- [Text segment]:
----

Now, to answer your question about "per-person mass estimates" and equipment that would need to be sent to Mars. That is dependent on the type of building in which a Cell resides. So the answer to your question is no, I have not done any per person mass estimates because those are dependent on too many other factors.
The Cell I've described is purposely designed to be ambiguous, so that it is compatible with most any other proposal. In order to come up with estimates on the mass required to be sent to Mars, it would have to be tied to one type of building or habitat. Or tied to one proposal of a Martian base. I don't want to tie my proposal of a Cell to any one design/proposal. I'd rather leave the definition of a Cell ambiguous, so that it is compatible with other ideas/proposals. For anyone who has an idea of a building or Martian habitat, I'd encourage them to use my proposal of a Cell in their design, and then they can come up with their own estimates for mass sent to Mars, life support, power usage and storage, food production, and so on.

----

- [Brief 1]: In the rows below, write the lines as a JSON list of strings, one string per line with blank lines omitted, starting at the line containing "９日、東京都内で行われ、製作・主演を務めたブラッド・" and ending at the line containing "た」と振り返った。またイベントより一足先にブラッドと".

----

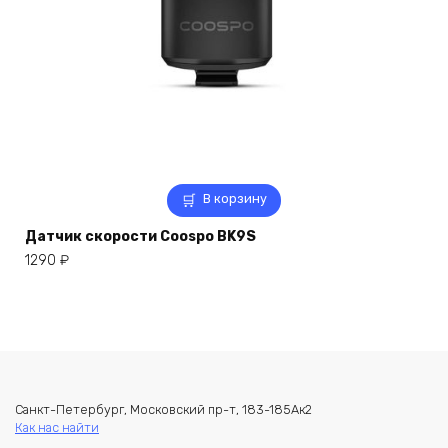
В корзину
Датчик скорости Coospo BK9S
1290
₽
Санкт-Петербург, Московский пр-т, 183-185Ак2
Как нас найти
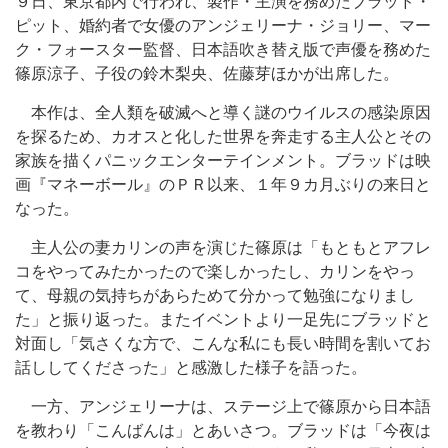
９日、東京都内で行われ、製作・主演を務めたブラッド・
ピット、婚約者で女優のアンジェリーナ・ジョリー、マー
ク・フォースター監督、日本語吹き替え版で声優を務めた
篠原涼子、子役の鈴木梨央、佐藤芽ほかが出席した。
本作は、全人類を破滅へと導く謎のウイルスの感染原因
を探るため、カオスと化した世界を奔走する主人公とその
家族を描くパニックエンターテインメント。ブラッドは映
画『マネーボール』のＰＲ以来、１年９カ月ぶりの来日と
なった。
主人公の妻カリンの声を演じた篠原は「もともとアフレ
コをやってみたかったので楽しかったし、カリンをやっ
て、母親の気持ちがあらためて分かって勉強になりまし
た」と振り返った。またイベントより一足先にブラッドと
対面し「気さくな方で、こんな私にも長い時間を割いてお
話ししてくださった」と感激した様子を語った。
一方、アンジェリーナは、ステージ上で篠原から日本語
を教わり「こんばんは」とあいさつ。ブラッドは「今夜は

----

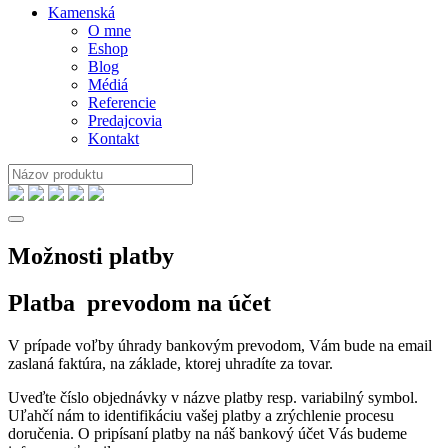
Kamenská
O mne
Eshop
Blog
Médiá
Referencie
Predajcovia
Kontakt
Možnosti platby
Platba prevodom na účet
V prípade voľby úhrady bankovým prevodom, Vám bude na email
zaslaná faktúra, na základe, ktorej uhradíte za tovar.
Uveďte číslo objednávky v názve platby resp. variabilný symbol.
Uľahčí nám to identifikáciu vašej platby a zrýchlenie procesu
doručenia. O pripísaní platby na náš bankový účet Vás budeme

----

- [Brief 2]: In the passage about the Mars Cell proposal, why has the writer not done any per-person mass estimates?

- [Written answer 1]:
[
  "９日、東京都内で行われ、製作・主演を務めたブラッド・",
  "ピット、婚約者で女優のアンジェリーナ・ジョリー、マー",
  "ク・フォースター監督、日本語吹き替え版で声優を務めた",
  "篠原涼子、子役の鈴木梨央、佐藤芽ほかが出席した。",
  "本作は、全人類を破滅へと導く謎のウイルスの感染原因",
  "を探るため、カオスと化した世界を奔走する主人公とその",
  "家族を描くパニックエンターテインメント。ブラッドは映",
  "画『マネーボール』のＰＲ以来、１年９カ月ぶりの来日と",
  "なった。",
  "主人公の妻カリンの声を演じた篠原は「もともとアフレ",
  "コをやってみたかったので楽しかったし、カリンをやっ",
  "て、母親の気持ちがあらためて分かって勉強になりまし",
  "た」と振り返った。またイベントより一足先にブラッドと"
]

- [Written answer 2]: Those estimates depend on too many other factors, such as the type of building in which a Cell resides.